TASK: Print exactly the lines from the one that contains "2026.06.17 13124号 07面" through the last line of the material, both included, and leave out all pictures.

TASK DATA:
BEGIN
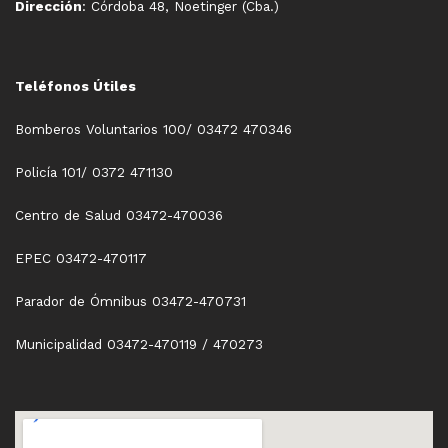
Dirección
: Córdoba 48, Noetinger (Cba.)
Teléfonos Útiles
Bomberos Voluntarios 100/ 03472 470346
Policía 101/ 0372 471130
Centro de Salud 03472-470036
EPEC 03472-470117
Parador de Ómnibus 03472-470731
Municipalidad 03472-470119 / 470273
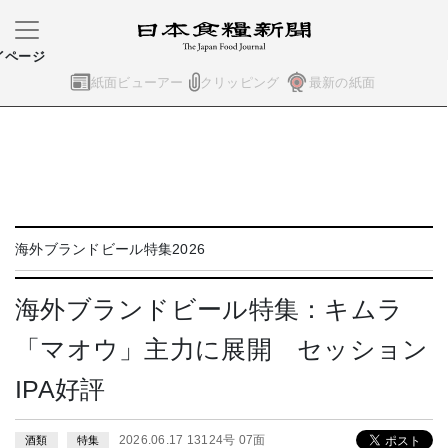
イページ
紙面ビューアー
クリッピング
最新の紙面
海外ブランドビール特集2026
海外ブランドビール特集：キムラ
「マオウ」主力に展開 セッション
IPA好評
2026.06.17 13124号 07面
酒類
特集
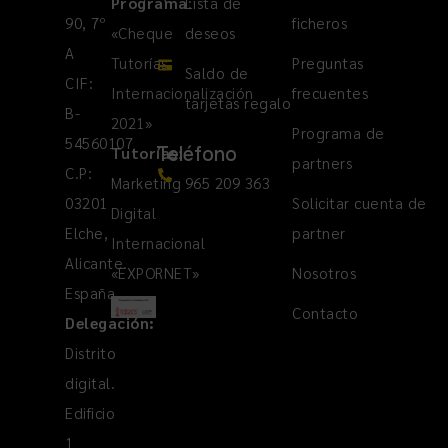
Programa
Lista de
:
90, 7º
ficheros
«Cheque
deseos
A
Tutorías
Preguntas
Saldo de
CIF:
Internacionalización
frecuentes
tarjetas regalo
B-
2021»
Programa de
54560107
Teléfono
Tutorías
:
partners
C.P:
Marketing
965 209 363
03201
Solicitar cuenta de
Digital
Elche,
partner
Internacional
Alicante.
«EXPORNET»
Nosotros
España
Contacto
Delegación:
Distrito
digital.
Edificio
1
END
TASK ANSWER:
2026.06.17 13124号 07面
酒類
特集
Programa
Lista de
:
90, 7º
ficheros
«Cheque
deseos
A
Tutorías
Preguntas
Saldo de
CIF:
Internacionalización
frecuentes
tarjetas regalo
B-
2021»
Programa de
54560107
Teléfono
Tutorías
:
partners
C.P:
Marketing
965 209 363
03201
Solicitar cuenta de
Digital
Elche,
partner
Internacional
Alicante.
«EXPORNET»
Nosotros
España
Contacto
Delegación:
Distrito
digital.
Edificio
1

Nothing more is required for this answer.